Saturday 13 December 2014

What would Aristotle say to the CIA?

 The main argument heard this week, in response to the US Senate Intelligence Committee’s report on the CIA’s ‘enhanced interrogation’ programme, has been that it doesn’t work.  People since Aristotle have known that information extracted under torture is always questionable since, as he said in his guide to making legal speeches, 'those under compulsion are as likely to give false evidence as true, some being ready to endure everything rather than tell the truth, while others are equally ready to make false charges against others, in the hope of being sooner released from torture.’

I am as disgusted as anyone by the revelations, but think we should divert our moral energies from condemnation to considering alternatives. To use Aristotle’s distinctions in book 3 of his Nicomachean Ethics, if we are agreed on the legitimacy of the CIA’s end—to gain information about planned acts of terrorism—then what we need to discuss is the means.

Trent Park POW hotel
The most successful information-extracting exercises in history were the ‘M’-room operations in World War II.  Ten thousand German POWs—submarine crews, Luftwaffe pilots, 59 generals—were housed in comfortable stately homes including Trent Park near Cockfosters, north London. They were wined, dined, and made to feel respected and comfortable.

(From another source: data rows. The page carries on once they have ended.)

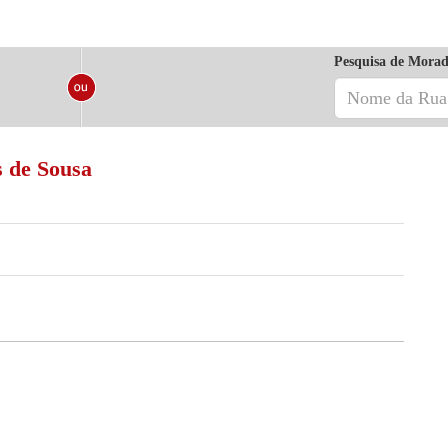
Pesquisa de Morad
s de Sousa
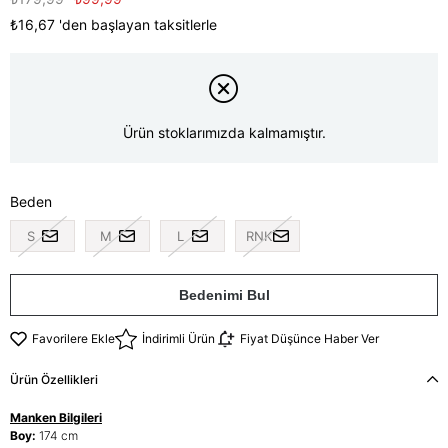
₺16,67
'den başlayan taksitlerle
Ürün stoklarımızda kalmamıştır.
Beden
S
M
L
RNK
Bedenimi Bul
Favorilere Ekle
İndirimli Ürün
Fiyat Düşünce Haber Ver
Ürün Özellikleri
Manken Bilgileri
Boy:
174 cm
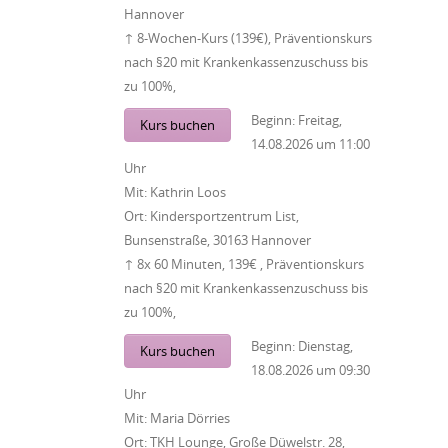
Hannover
↑ 8-Wochen-Kurs (139€), Präventionskurs
nach §20 mit Krankenkassenzuschuss bis
zu 100%,
Beginn:
Freitag,
Kurs buchen
14.08.2026
um
11:00
Uhr
Mit:
Kathrin Loos
Ort:
Kindersportzentrum List,
Bunsenstraße, 30163 Hannover
↑ 8x 60 Minuten, 139€ , Präventionskurs
nach §20 mit Krankenkassenzuschuss bis
zu 100%,
Beginn:
Dienstag,
Kurs buchen
18.08.2026
um
09:30
Uhr
Mit:
Maria Dörries
Ort:
TKH Lounge, Große Düwelstr. 28,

The MI6 officer who ran the whole operation, Colonel Thomas Kendrick, invited the generals to sumptuous parties. They chatted freely, unaware that he understood German. Another MI6 man pretended to be a Scottish aristocrat called Lord Aberfeldy, and earned the Germans’ trust by buying them luxuries. The residences were electronically bugged and Jewish refugees from Germany (including Fritz Lustig who two years ago recorded this interview for the BBC World Service) transcribed the conversations. These revealed invaluable insights into the Germans’ strategies and weapon technology, including what was going on at Buchenwald and, crucially, the location of the V2 rocket site at Peenemunde.

Listeners on the 'M' (Microphone) exercise
‘M’ took a huge amount of work. The wiring of Trent Park took six months. Hundreds of secret listeners transcribed a hundred thousand conversations. But the effort and expense paid off. Perhaps the CIA need to learn foreign languages, build a luxury hotel on a Caribbean island, and start inviting suspected terrorists to beach parties. It would be less exhausting than operating a waterboard machine. And it would remove the suffering and moral degradation, i.e. truly ‘enhance’ the experience for both suspect and spy.

'Torture is the lazy option'
I always used to believe the British judge James Stephen, who wrote of torture in 1883, ‘There is a great deal of laziness in it. It is far pleasanter to sit comfortably in the shade rubbing red pepper into a poor devil's eyes than to go about in the sun hunting up evidence.’ But surely it would be even more pleasant as well as more effective to share a Michelin-star meal with your captive. Aristotle insisted that when deliberating means towards ends people could consciously choose either virtuous or evil means. I trust he would agree with me.


  1. Going off on a tangent a bit, I taught in Trent Park one year. It used to be part of the Middlesex University, and they would house their summer school there. Walking in through the grounds certainly put me in a good mood for teaching. Sadly the University gave up the campus when the local council wouldn't let them develop the site the way they wanted to.